*Exercise objective*
Check each line of the entries below for the string "lines"; copy every line where it appears.

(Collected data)

--- START ---

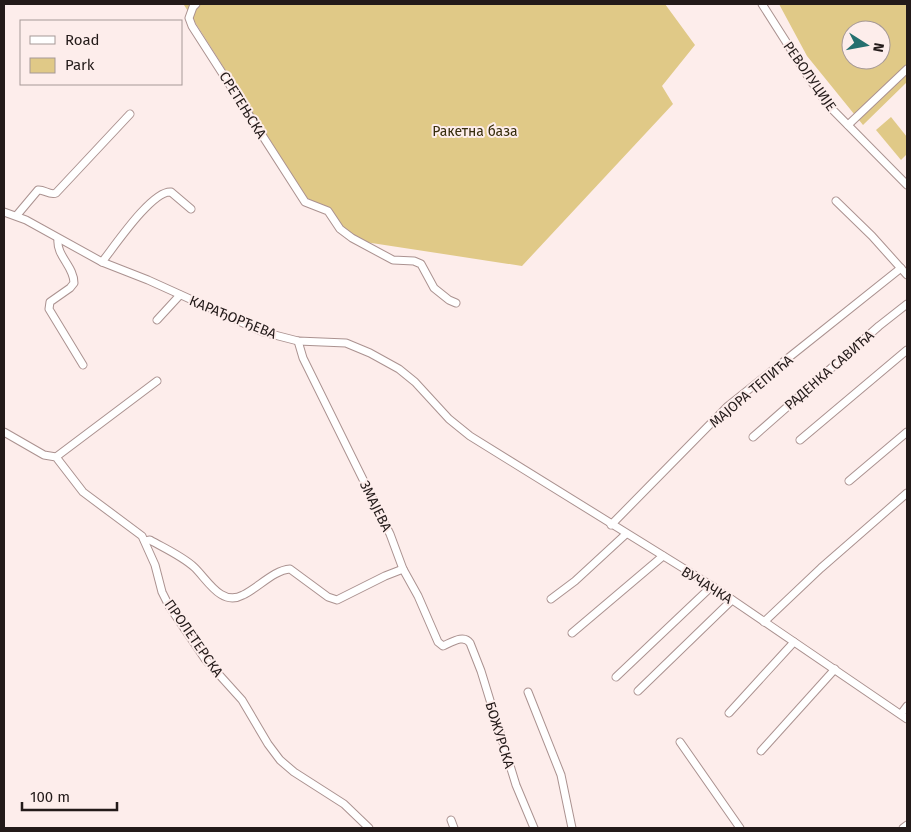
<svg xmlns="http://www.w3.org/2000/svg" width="911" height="832" viewBox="0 0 911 832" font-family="'Fira Sans',sans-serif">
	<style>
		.green { fill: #e0c987; fill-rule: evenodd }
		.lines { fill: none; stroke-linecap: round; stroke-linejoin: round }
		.minor-casing { stroke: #ab9290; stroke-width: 9 }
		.minor { stroke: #fff; stroke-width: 7 }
		.labels { text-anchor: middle; stroke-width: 4; stroke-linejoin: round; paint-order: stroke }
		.street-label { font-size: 14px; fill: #231a19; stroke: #fdedeb }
		.park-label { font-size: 14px; fill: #372d0c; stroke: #fdedeb }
	</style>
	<rect width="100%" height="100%" fill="#fdedeb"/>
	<g class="green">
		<path d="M187 4H665L695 45 662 86 673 104 522 266 365 242 344 229 330 209 308 200 184 5Z"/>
		<path d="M779 4H907V82L863 125 807 56ZM851 30H881V60H851Z"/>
		<path d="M891 117 907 137V154L901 160 876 130Z"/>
	</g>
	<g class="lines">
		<g class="minor-casing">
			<g id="minor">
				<path d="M196 4 193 7 189 18 192 26 305 202 328 211 340 229 352 238 393 260 414 261 421 264 434 288 449 300 456 303"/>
				<path d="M762 4 811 81 828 105 907 185"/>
				<path d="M848 125 907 69"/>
				<path d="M836 201 872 236 907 275"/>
				<path d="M4 212 26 220 102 262 148 280 263 332 298 341 346 343 370 353 399 369 415 382 449 419 470 436 712 586 907 719"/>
				<path d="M17 215 38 190C44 189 50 196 56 193L130 114"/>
				<path d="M58 239C56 256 74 266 74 283L70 288 50 302 49 309 83 365"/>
				<path d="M102 262C114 247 152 190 171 192L191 209"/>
				<path d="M157 320 180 295"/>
				<path d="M298 341 303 358 390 534 403 569 418 596 438 642 443 646C452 642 464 634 470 643L481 671 516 785 534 828"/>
				<path d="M4 432 44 455 56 457 83 492 142 536 155 565 162 592 169 606 205 659 242 700 268 744 280 760 294 772 344 804 369 828"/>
				<path d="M753 437 879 326 907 304"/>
				<path d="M800 440 907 350"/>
				<path d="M56 457 157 381"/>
				<path d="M849 481 907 432"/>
				<path d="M611 525 728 406 901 268"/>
				<path d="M145 541 150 540C164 548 182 556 194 567 207 579 221 607 243 595 258 588 274 570 290 569L328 597 337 600 385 576 403 569"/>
				<path d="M551 599 575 581 626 534"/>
				<path d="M764 622 821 568 907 493"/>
				<path d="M572 633 663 556"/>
				<path d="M616 677 712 586"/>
				<path d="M638 691 732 600"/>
				<path d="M528 692 561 775 572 828"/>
				<path d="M729 713 794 642"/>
				<path d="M901 714 907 706"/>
				<path d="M680 742 740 828"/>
				<path d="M761 751 835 669"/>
				<path d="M451 820 454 828"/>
				<path d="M903 828 907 825"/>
			</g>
		</g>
		<use href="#minor" class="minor"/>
	</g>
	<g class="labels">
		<g class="street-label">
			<text transform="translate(810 76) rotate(55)" y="5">РЕВОЛУЦИЈЕ</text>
			<text transform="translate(243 105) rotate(58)" y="5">СРЕТЕЊСКА</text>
			<text transform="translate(233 317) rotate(22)" y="5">КАРАЂОРЂЕВА</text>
			<text transform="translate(829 370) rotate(-41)" y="5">РАДЕНКА САВИЋА</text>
			<text transform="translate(751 391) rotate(-40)" y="5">МАЈОРА ТЕПИЋА</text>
			<text transform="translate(376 506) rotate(64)" y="5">ЗМАЈЕВА</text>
			<text transform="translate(707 585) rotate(32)" y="5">ВУЧАЧКА</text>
			<text transform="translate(194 638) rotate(55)" y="5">ПРОЛЕТЕРСКА</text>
			<text transform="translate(500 735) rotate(73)" y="5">БОЖУРСКА</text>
		</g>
		<g class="park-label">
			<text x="475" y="136">Ракетна база</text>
		</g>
	</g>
	<rect width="911" height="832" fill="none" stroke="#231a19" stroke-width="10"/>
	<rect x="20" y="20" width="162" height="65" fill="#fdedeb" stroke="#a69997"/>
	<rect x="30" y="36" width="25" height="8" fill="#ffffff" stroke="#a69997"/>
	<text x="65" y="45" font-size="15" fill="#231a19">Road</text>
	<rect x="30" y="58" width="25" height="15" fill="#e0c987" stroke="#a69997"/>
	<text x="65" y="70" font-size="15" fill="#231a19">Park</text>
	<g transform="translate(866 45) rotate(101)"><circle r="24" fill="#fdedeb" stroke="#a69997"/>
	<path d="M0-4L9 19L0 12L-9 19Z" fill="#25706f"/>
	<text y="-8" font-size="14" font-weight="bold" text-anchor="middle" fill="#231a19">N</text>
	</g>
	<path d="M22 802v8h95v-8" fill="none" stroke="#231a19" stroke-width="2.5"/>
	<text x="30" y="802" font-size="15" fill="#231a19" stroke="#fdedeb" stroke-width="4" paint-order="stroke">100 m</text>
</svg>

--- END ---

*Result*
		.lines { fill: none; stroke-linecap: round; stroke-linejoin: round }
	<g class="lines">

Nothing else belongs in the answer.